[Items drawn from a data source]
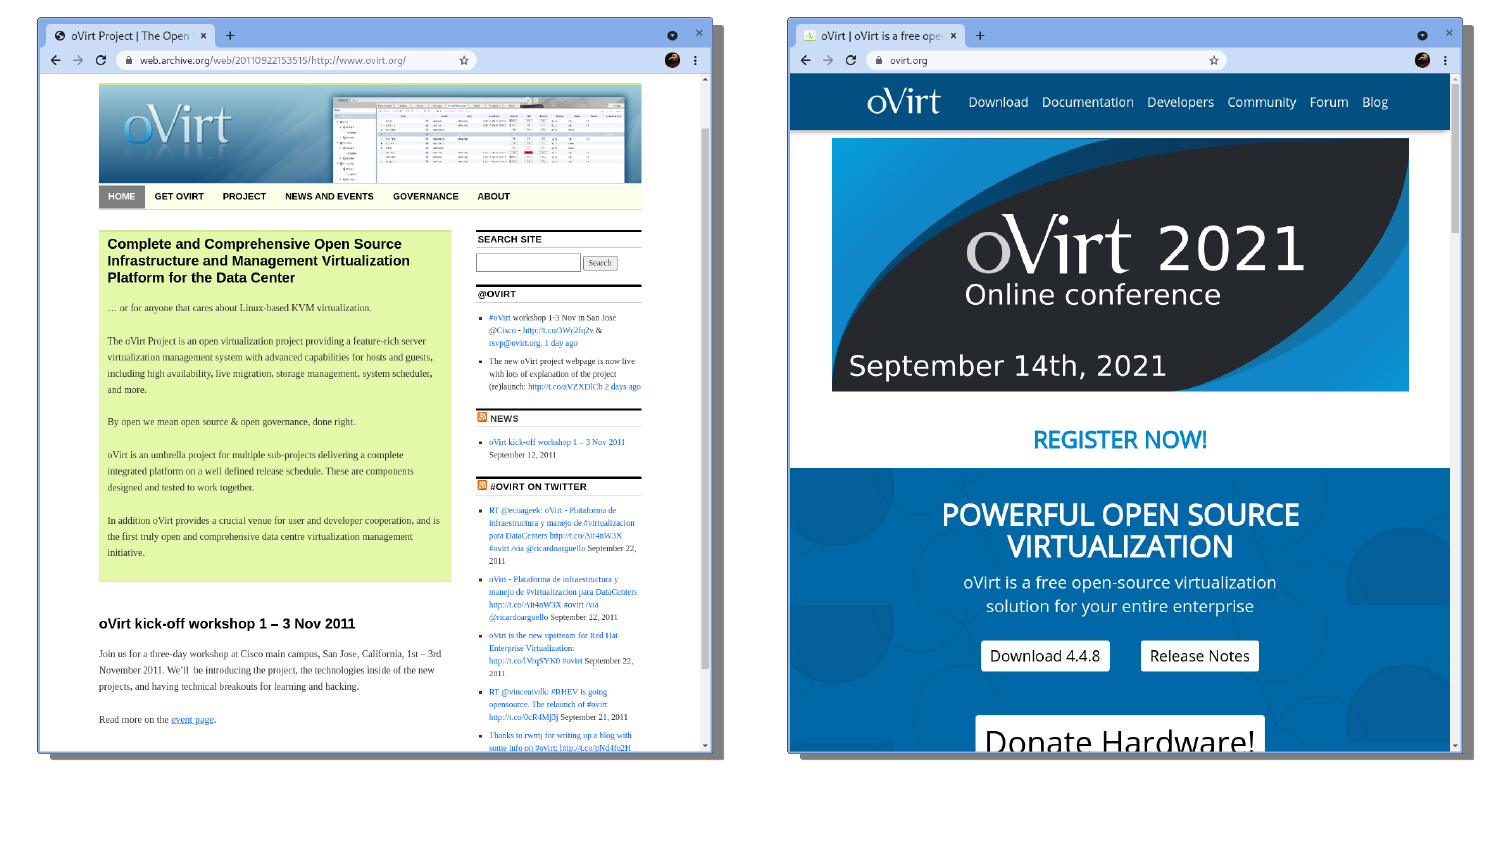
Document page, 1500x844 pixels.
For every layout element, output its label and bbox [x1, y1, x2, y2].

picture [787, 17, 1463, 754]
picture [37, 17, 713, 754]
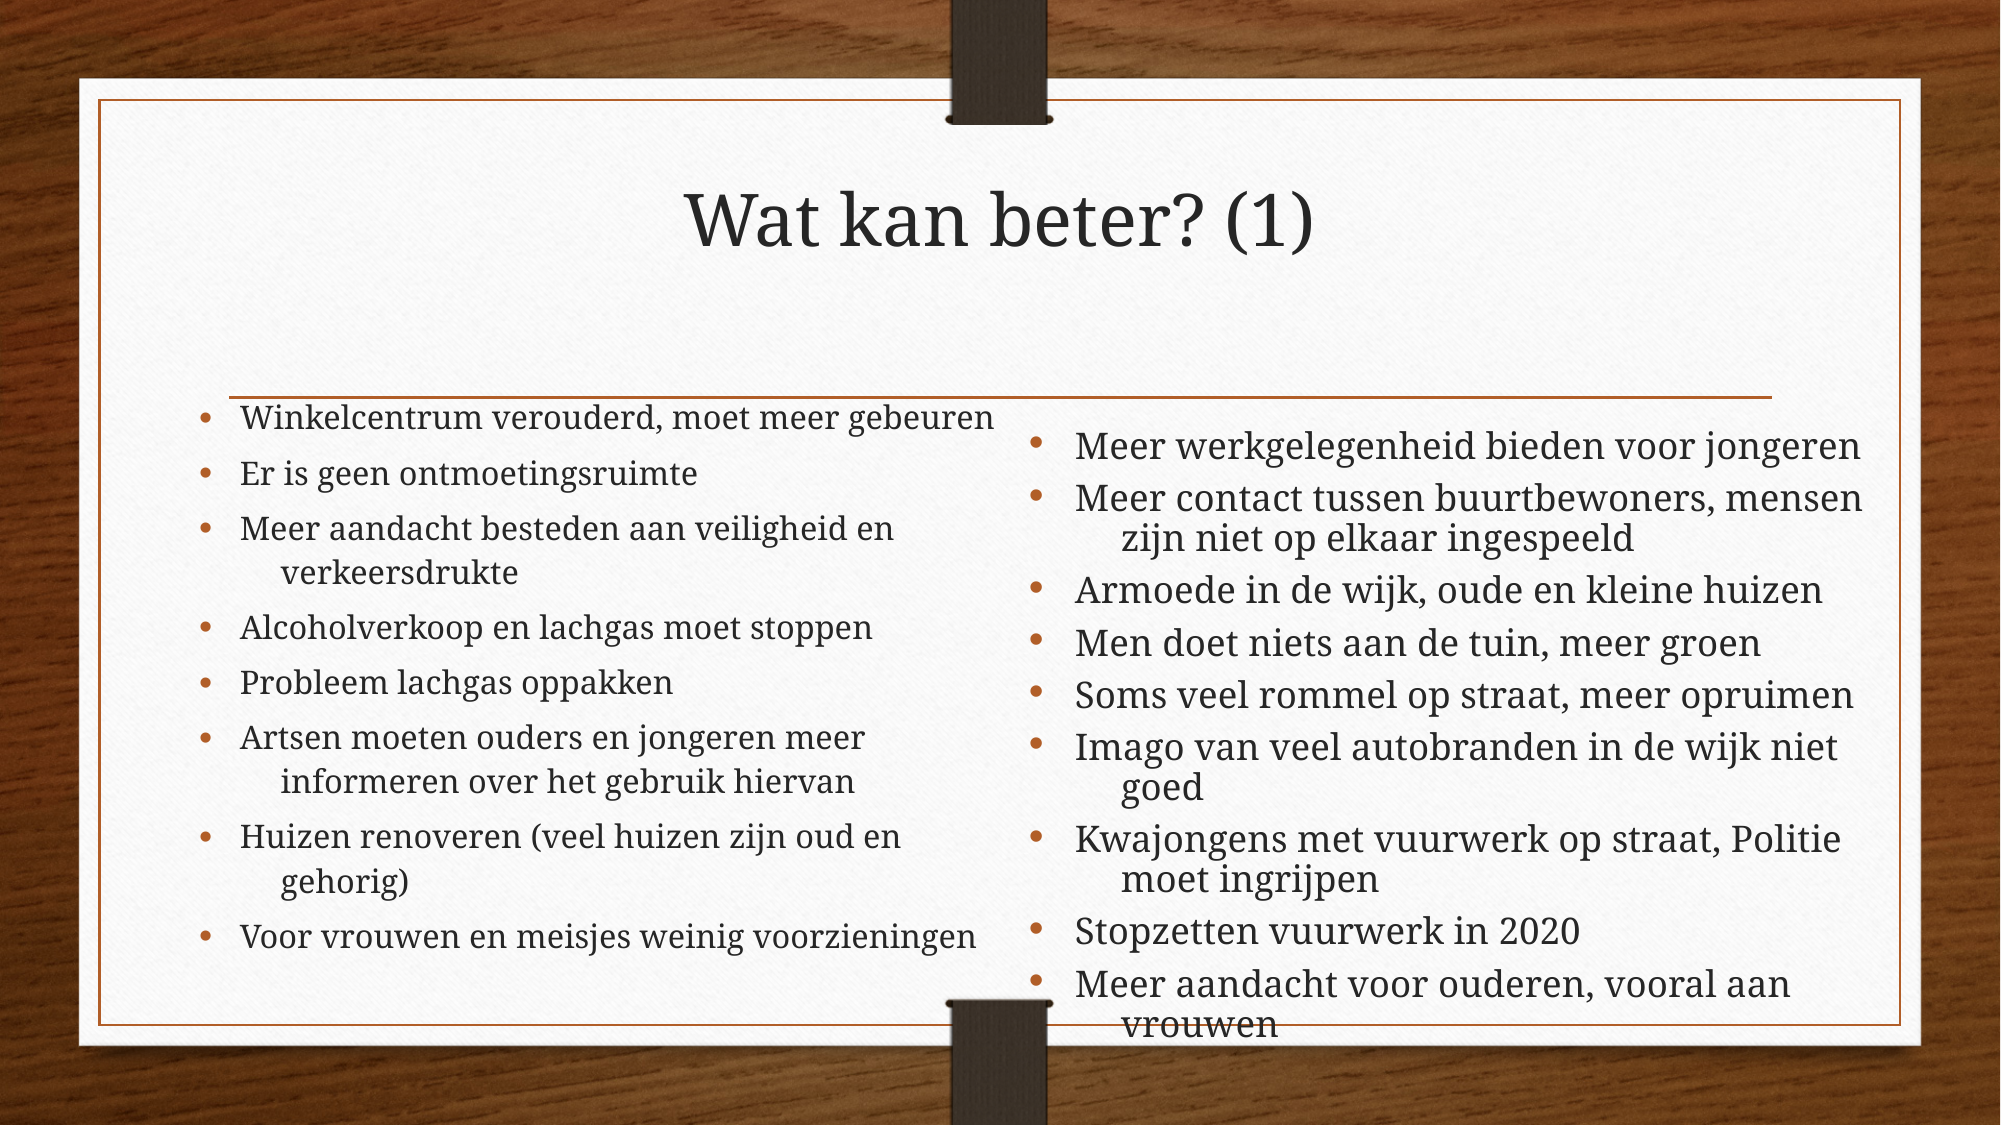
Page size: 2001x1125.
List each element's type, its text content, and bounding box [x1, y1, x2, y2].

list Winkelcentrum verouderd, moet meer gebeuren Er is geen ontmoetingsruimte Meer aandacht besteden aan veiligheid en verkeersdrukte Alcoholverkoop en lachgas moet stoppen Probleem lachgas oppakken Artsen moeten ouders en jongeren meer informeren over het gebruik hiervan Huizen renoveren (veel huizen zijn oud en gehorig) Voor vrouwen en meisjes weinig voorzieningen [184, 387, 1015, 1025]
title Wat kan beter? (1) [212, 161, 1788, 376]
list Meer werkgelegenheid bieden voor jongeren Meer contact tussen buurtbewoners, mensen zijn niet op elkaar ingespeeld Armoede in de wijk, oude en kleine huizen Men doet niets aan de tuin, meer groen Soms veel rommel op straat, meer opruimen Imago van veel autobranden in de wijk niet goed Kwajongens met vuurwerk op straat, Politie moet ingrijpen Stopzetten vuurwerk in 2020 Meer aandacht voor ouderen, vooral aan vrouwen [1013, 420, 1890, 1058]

[YOUR GOAL]
Arrange all of the lines above as a JSON list of strings, with one string per line. Omit blank lines and the pictures.

[RESULT OF THIS TASK]
[
  "Document page, 1500x844 pixels.",
  "For every layout element, output its label and bbox [x1, y1, x2, y2].",
  "picture [787, 17, 1463, 754]",
  "picture [37, 17, 713, 754]",
  "Page size: 2001x1125.",
  "List each element's type, its text content, and bounding box [x1, y1, x2, y2].",
  "list Winkelcentrum verouderd, moet meer gebeuren Er is geen ontmoetingsruimte Meer aandacht besteden aan veiligheid en verkeersdrukte Alcoholverkoop en lachgas moet stoppen Probleem lachgas oppakken Artsen moeten ouders en jongeren meer informeren over het gebruik hiervan Huizen renoveren (veel huizen zijn oud en gehorig) Voor vrouwen en meisjes weinig voorzieningen [184, 387, 1015, 1025]",
  "title Wat kan beter? (1) [212, 161, 1788, 376]",
  "list Meer werkgelegenheid bieden voor jongeren Meer contact tussen buurtbewoners, mensen zijn niet op elkaar ingespeeld Armoede in de wijk, oude en kleine huizen Men doet niets aan de tuin, meer groen Soms veel rommel op straat, meer opruimen Imago van veel autobranden in de wijk niet goed Kwajongens met vuurwerk op straat, Politie moet ingrijpen Stopzetten vuurwerk in 2020 Meer aandacht voor ouderen, vooral aan vrouwen [1013, 420, 1890, 1058]"
]